Airlines Misled Public By Claiming Flights Would Not Be Filled With Bastards


AIRLINES have been accused of misleading the public after claiming short-haul flights would not be full to the brim with fat, slow, noisy bastards.

The Gathering of the Fucknuts at Gatwick

According to a report by the European Commission, airline websites failed to inform consumers that their travelling experience would be as enjoyable as falling face first into a big, stinking pile of shit.

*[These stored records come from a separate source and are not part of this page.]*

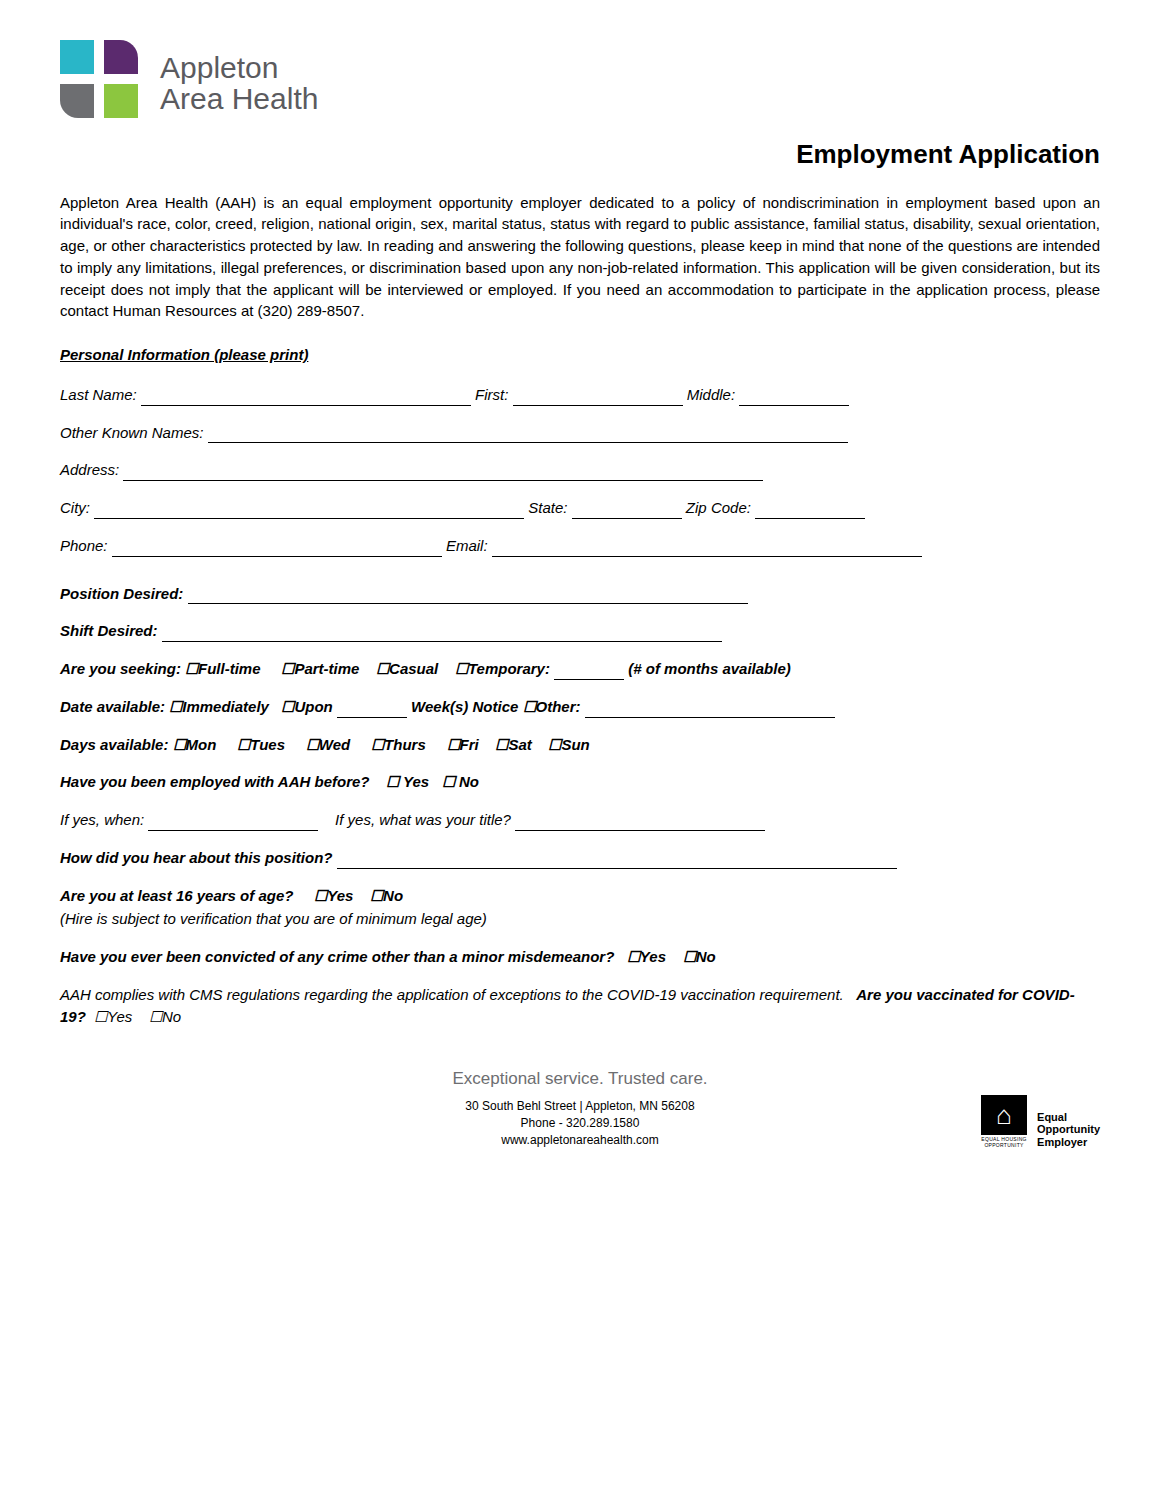Appleton
Area Health
Employment Application
Appleton Area Health (AAH) is an equal employment opportunity employer dedicated to a policy of nondiscrimination in employment based upon an individual's race, color, creed, religion, national origin, sex, marital status, status with regard to public assistance, familial status, disability, sexual orientation, age, or other characteristics protected by law. In reading and answering the following questions, please keep in mind that none of the questions are intended to imply any limitations, illegal preferences, or discrimination based upon any non-job-related information. This application will be given consideration, but its receipt does not imply that the applicant will be interviewed or employed. If you need an accommodation to participate in the application process, please contact Human Resources at (320) 289-8507.
Personal Information (please print)
Last Name: First: Middle:
Other Known Names:
Address:
City: State: Zip Code:
Phone: Email:
Position Desired:
Shift Desired:
Are you seeking: ☐Full-time ☐Part-time ☐Casual ☐Temporary: (# of months available)
Date available: ☐Immediately ☐Upon Week(s) Notice ☐Other:
Days available: ☐Mon ☐Tues ☐Wed ☐Thurs ☐Fri ☐Sat ☐Sun
Have you been employed with AAH before? ☐ Yes ☐ No
If yes, when: If yes, what was your title?
How did you hear about this position?
Are you at least 16 years of age? ☐Yes ☐No
(Hire is subject to verification that you are of minimum legal age)
Have you ever been convicted of any crime other than a minor misdemeanor? ☐Yes ☐No
AAH complies with CMS regulations regarding the application of exceptions to the COVID-19 vaccination requirement. Are you vaccinated for COVID-19? ☐Yes ☐No
Exceptional service. Trusted care.
30 South Behl Street | Appleton, MN 56208
Phone - 320.289.1580
www.appletonareahealth.com
⌂
EQUAL HOUSING
OPPORTUNITY
Equal
Opportunity
Employer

The report found that the airlines did not tell customers that 'speedy-boarding' was a 'complete lie' and that passengers would 'crowd around the gate like a herd of fucknut sheep regardless of the letter on their boarding pass'.

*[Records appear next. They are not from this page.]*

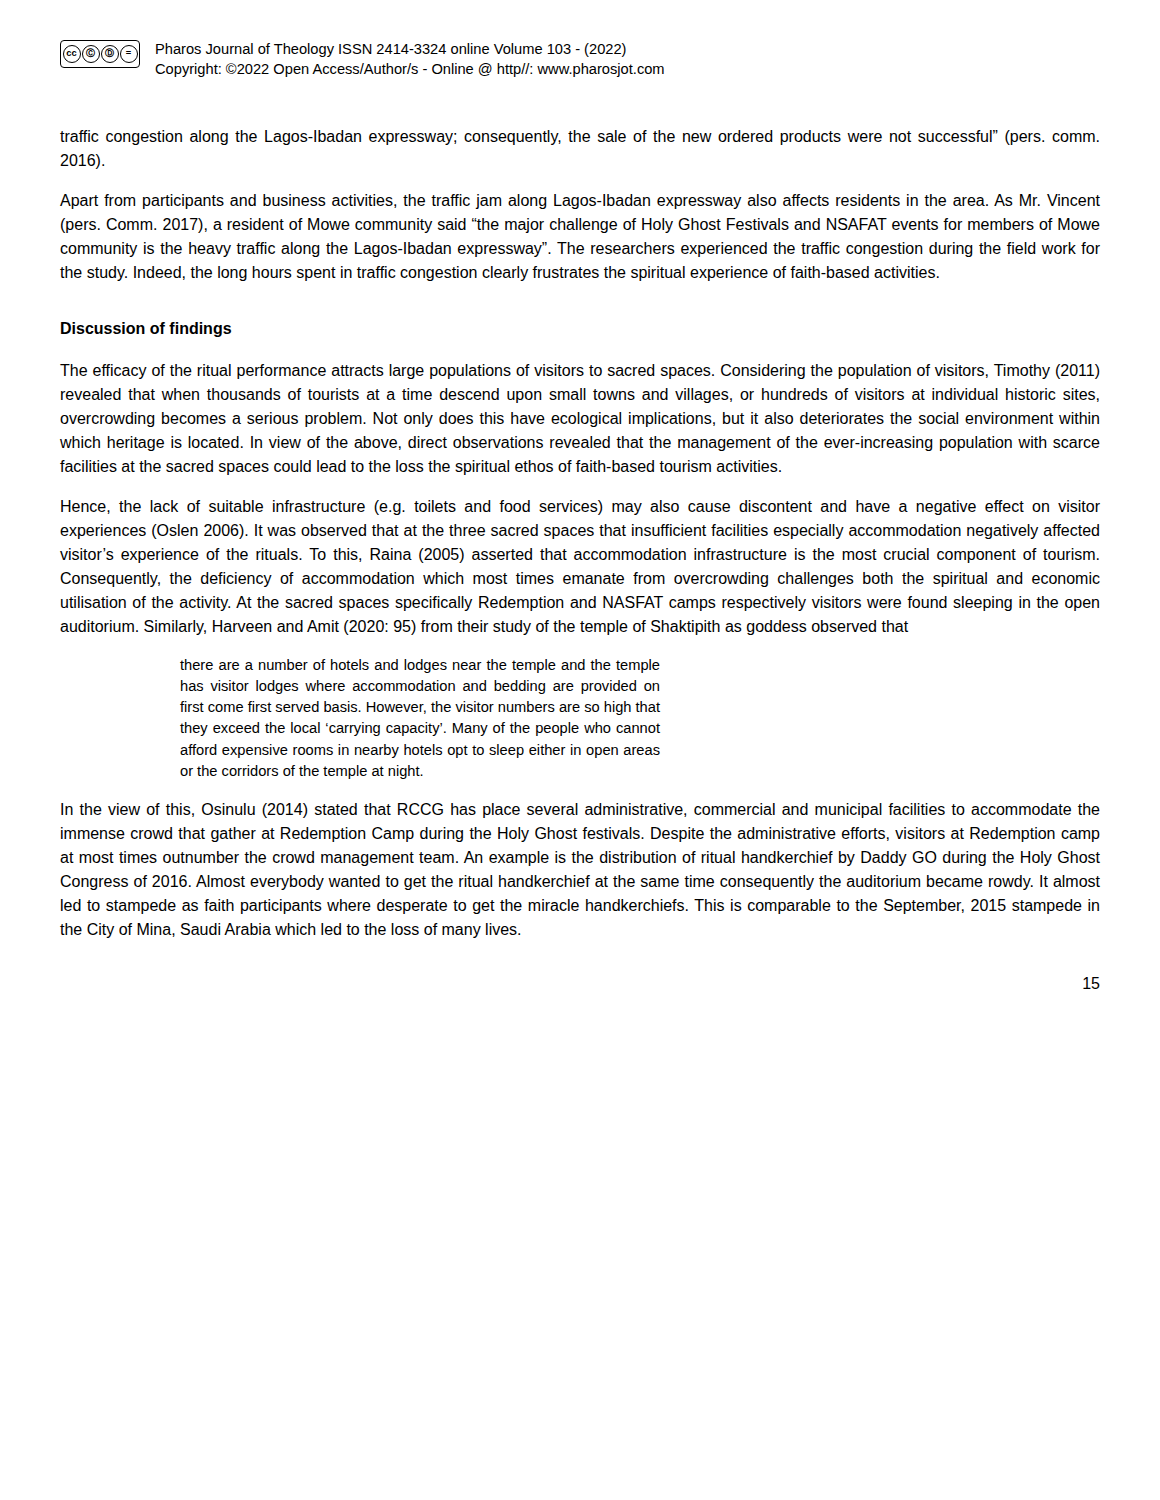ccⒸⒹ=
Pharos Journal of Theology ISSN 2414-3324 online Volume 103 - (2022)
Copyright: ©2022 Open Access/Author/s - Online @ http//: www.pharosjot.com
traffic congestion along the Lagos-Ibadan expressway; consequently, the sale of the new ordered products were not successful” (pers. comm. 2016).
Apart from participants and business activities, the traffic jam along Lagos-Ibadan expressway also affects residents in the area. As Mr. Vincent (pers. Comm. 2017), a resident of Mowe community said “the major challenge of Holy Ghost Festivals and NSAFAT events for members of Mowe community is the heavy traffic along the Lagos-Ibadan expressway”. The researchers experienced the traffic congestion during the field work for the study. Indeed, the long hours spent in traffic congestion clearly frustrates the spiritual experience of faith-based activities.
Discussion of findings
The efficacy of the ritual performance attracts large populations of visitors to sacred spaces. Considering the population of visitors, Timothy (2011) revealed that when thousands of tourists at a time descend upon small towns and villages, or hundreds of visitors at individual historic sites, overcrowding becomes a serious problem. Not only does this have ecological implications, but it also deteriorates the social environment within which heritage is located. In view of the above, direct observations revealed that the management of the ever-increasing population with scarce facilities at the sacred spaces could lead to the loss the spiritual ethos of faith-based tourism activities.
Hence, the lack of suitable infrastructure (e.g. toilets and food services) may also cause discontent and have a negative effect on visitor experiences (Oslen 2006). It was observed that at the three sacred spaces that insufficient facilities especially accommodation negatively affected visitor’s experience of the rituals. To this, Raina (2005) asserted that accommodation infrastructure is the most crucial component of tourism. Consequently, the deficiency of accommodation which most times emanate from overcrowding challenges both the spiritual and economic utilisation of the activity. At the sacred spaces specifically Redemption and NASFAT camps respectively visitors were found sleeping in the open auditorium. Similarly, Harveen and Amit (2020: 95) from their study of the temple of Shaktipith as goddess observed that
there are a number of hotels and lodges near the temple and the temple has visitor lodges where accommodation and bedding are provided on first come first served basis. However, the visitor numbers are so high that they exceed the local ‘carrying capacity’. Many of the people who cannot afford expensive rooms in nearby hotels opt to sleep either in open areas or the corridors of the temple at night.
In the view of this, Osinulu (2014) stated that RCCG has place several administrative, commercial and municipal facilities to accommodate the immense crowd that gather at Redemption Camp during the Holy Ghost festivals. Despite the administrative efforts, visitors at Redemption camp at most times outnumber the crowd management team. An example is the distribution of ritual handkerchief by Daddy GO during the Holy Ghost Congress of 2016. Almost everybody wanted to get the ritual handkerchief at the same time consequently the auditorium became rowdy. It almost led to stampede as faith participants where desperate to get the miracle handkerchiefs. This is comparable to the September, 2015 stampede in the City of Mina, Saudi Arabia which led to the loss of many lives.
15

They also failed to tell passengers that the advertised flght time did not include the mandatory 45 minutes on the tarmac because 'some twat put the wrong fucking bags on the wrong fucking plane' and that Gatwick Airport is the 'single worst fucking place in the whole fucking world'.

The report also found that no matter where your flight was to, there was always one Middle Eastern looking passenger on board, which meant you were 'shitting your pants for the entire journey while at the same time feeling very bad about it'.

"It could be a flight from Inverness to Exeter but there's always a guy who looks like he's just arrived from Riyadh," said one regular flyer.

"I'm sure he's a perfectly nice chap, but would it be too much hassle for him to go up and down the aisle telling everyone, 'it's okay, I'm not going to kill you'?"

The airline industry insisted it had made huge improvements including a reduction in the number of boarding pass checks to 452,943 and slashing the price of a small tub of Pringles to £12.50.